Texting while driving
Alex Sanz's 11 News report
October 12, 2009

“Cell phone technology is great,” said Osemio Lopez, a lieutenant at the Pearland Police Department.  “[It] keeps us connected.  But, at the same time, it distracts us,” he said.

Lopez said it wasn’t until recently that he noticed so many drivers with their eyes off the road.

“We had a call one night of somebody not driving in a single marked lane,” he said.  “Another driver called it in [as] a possible drunk driver.  The officer stopped the vehicle and found it was a driver who was trying to manipulate two different cell phones,” he said.

Advocates for stricter laws say something has to be done, and they point to a string of sobering statistics.  They say 6,000 people were killed in 2008 because of distracted driving.  A study published over the summer by the AAA found that 35 percent of drivers feel less safe today than they did five years ago.  Eighty-seven percent considered texting while driving a serious threat.
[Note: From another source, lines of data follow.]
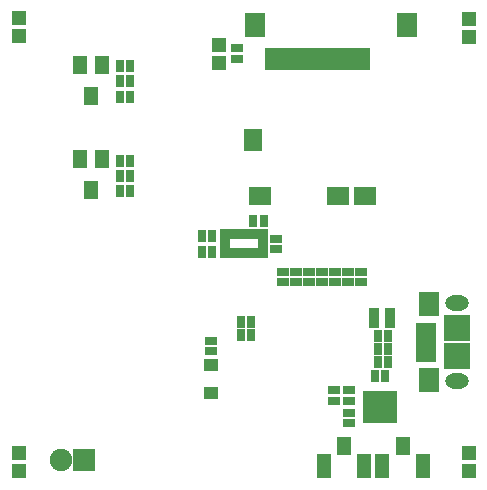
<source format=gbs>
G04 #@! TF.FileFunction,Soldermask,Bot*
%FSLAX46Y46*%
G04 Gerber Fmt 4.6, Leading zero omitted, Abs format (unit mm)*
G04 Created by KiCad (PCBNEW 4.1.0-alpha+201607160317+6981~46~ubuntu14.04.1-product) date Fri Jul 22 01:01:49 2016*
%MOMM*%
%LPD*%
G01*
G04 APERTURE LIST*
%ADD10C,0.100000*%
%ADD11R,0.800000X1.000000*%
%ADD12R,1.000000X0.800000*%
%ADD13R,2.300000X2.300000*%
%ADD14R,1.800000X2.000000*%
%ADD15R,1.750000X0.800000*%
%ADD16O,2.000000X1.300000*%
%ADD17R,1.900000X1.900000*%
%ADD18C,1.900000*%
%ADD19R,1.200000X1.000000*%
%ADD20R,1.200000X1.600000*%
%ADD21R,1.200000X2.100000*%
%ADD22R,1.200000X1.500000*%
%ADD23R,0.850000X0.700000*%
%ADD24R,0.900000X0.900000*%
%ADD25R,1.100000X0.650000*%
%ADD26R,1.040000X1.600000*%
%ADD27R,1.800000X2.100000*%
%ADD28R,1.200000X1.900000*%
%ADD29R,1.550000X1.900000*%
%ADD30R,1.900000X1.550000*%
%ADD31R,1.197560X1.197560*%
%ADD32R,1.150000X1.200000*%
G04 APERTURE END LIST*
D10*
D11*
X138050000Y-102450000D03*
X137150000Y-102450000D03*
D12*
X136800000Y-78150000D03*
X136800000Y-79050000D03*
X140150000Y-95152932D03*
X140150000Y-94252932D03*
D11*
X139100000Y-92752932D03*
X138200000Y-92752932D03*
D12*
X146350000Y-109000000D03*
X146350000Y-109900000D03*
X146350000Y-108000000D03*
X146350000Y-107100000D03*
D13*
X155500000Y-104225000D03*
X155500000Y-101825000D03*
D14*
X153050000Y-99825000D03*
X153050000Y-106225000D03*
D15*
X152825000Y-101725000D03*
X152825000Y-102375000D03*
X152825000Y-104325000D03*
X152825000Y-103675000D03*
X152825000Y-103025000D03*
D16*
X155500000Y-106325000D03*
X155500000Y-99725000D03*
D17*
X123900000Y-113000000D03*
D18*
X121900000Y-113000000D03*
D19*
X134625000Y-107325000D03*
X134625000Y-104925000D03*
D12*
X134600000Y-103800000D03*
X134600000Y-102900000D03*
D20*
X124450000Y-82150000D03*
X125400000Y-79550000D03*
X123500000Y-79550000D03*
X124450000Y-90150000D03*
X125400000Y-87550000D03*
X123500000Y-87550000D03*
D11*
X137150000Y-101350000D03*
X138050000Y-101350000D03*
D12*
X142950000Y-97950000D03*
X142950000Y-97050000D03*
X141850000Y-97950000D03*
X141850000Y-97050000D03*
X140740000Y-97050000D03*
X140740000Y-97950000D03*
D11*
X149650000Y-104700000D03*
X148750000Y-104700000D03*
X149650000Y-103600000D03*
X148750000Y-103600000D03*
D12*
X147350000Y-97950000D03*
X147350000Y-97050000D03*
X146250000Y-97950000D03*
X146250000Y-97050000D03*
X145150000Y-97950000D03*
X145150000Y-97050000D03*
X144050000Y-97050000D03*
X144050000Y-97950000D03*
D11*
X148750000Y-102500000D03*
X149650000Y-102500000D03*
X133850000Y-95352932D03*
X134750000Y-95352932D03*
X133850000Y-94052932D03*
X134750000Y-94052932D03*
X149400000Y-105900000D03*
X148500000Y-105900000D03*
D12*
X145050000Y-108000000D03*
X145050000Y-107100000D03*
D11*
X126900000Y-82250000D03*
X127800000Y-82250000D03*
X126900000Y-90250000D03*
X127800000Y-90250000D03*
X126900000Y-80950000D03*
X127800000Y-80950000D03*
X126900000Y-88950000D03*
X127800000Y-88950000D03*
X126900000Y-79650000D03*
X127800000Y-79650000D03*
X126900000Y-87650000D03*
X127800000Y-87650000D03*
D21*
X147600000Y-113500000D03*
X144200000Y-113500000D03*
D22*
X145900000Y-111850000D03*
D21*
X152550000Y-113500000D03*
X149150000Y-113500000D03*
D22*
X150850000Y-111850000D03*
D23*
X148450000Y-101500000D03*
X148450000Y-101000000D03*
X148450000Y-100500000D03*
X149800000Y-100500000D03*
X149800000Y-101000000D03*
X149800000Y-101500000D03*
D24*
X139000000Y-93902932D03*
X138200000Y-93902932D03*
X137400000Y-93902932D03*
X136600000Y-93902932D03*
X135800000Y-93902932D03*
X135800000Y-94702932D03*
X135800000Y-95502932D03*
X136600000Y-95502932D03*
X137400000Y-95502932D03*
X138200000Y-95502932D03*
X139000000Y-95502932D03*
X139000000Y-94702932D03*
D25*
X149875000Y-107500000D03*
X149875000Y-108000000D03*
X149875000Y-108500000D03*
X149875000Y-109000000D03*
X149875000Y-109500000D03*
X148025000Y-109500000D03*
X148025000Y-109000000D03*
X148025000Y-108500000D03*
X148025000Y-108000000D03*
X148025000Y-107500000D03*
D26*
X148950000Y-109100000D03*
X148950000Y-107900000D03*
D27*
X138350000Y-76150000D03*
D28*
X143100000Y-79050000D03*
X142000000Y-79050000D03*
X139800000Y-79050000D03*
X140900000Y-79050000D03*
X145300000Y-79050000D03*
X144200000Y-79050000D03*
X146400000Y-79050000D03*
X147500000Y-79050000D03*
D27*
X151250000Y-76150000D03*
D29*
X138225000Y-85900000D03*
D30*
X138800000Y-90625000D03*
X145400000Y-90625000D03*
X147700000Y-90625000D03*
D31*
X156450000Y-75650000D03*
X156450000Y-77148600D03*
X118350000Y-75600700D03*
X118350000Y-77099300D03*
X118350000Y-112400700D03*
X118350000Y-113899300D03*
X156450000Y-112400000D03*
X156450000Y-113898600D03*
D32*
X135350000Y-77850000D03*
X135350000Y-79350000D03*
M02*

</source>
U.S. Representative Sheila Jackson Lee, D-Houston, said it would be irresponsible for lawmakers not to act.

“I don’t see how you possibly can text and drive,” she said.  “I think texting and driving may be even more dangerous than [using a cell phone] and driving.”

Lee said Congress was already beginning to take action, telling states to ban texting while driving, or face losing as much as a quarter of federal highway funds.

Critics said new laws wouldn’t make the roads safer.

But Lopez, a 15-year Pearland Police Department veteran, disagrees.

“It’d be a lot safer to pull over and take care of your business on your cell phone without endangering yourself or other drivers on the road and if we need legislation for people to do that then I think it’s a great idea,” he said.

Texas banned talking on cell phones in school zones earlier this year. 

Last week, President Obama banned all federal workers from texting while driving on government business.  The U.S. Department of Transportation plans to change federal rules to ban text messaging by truck drivers and interstate bus drivers.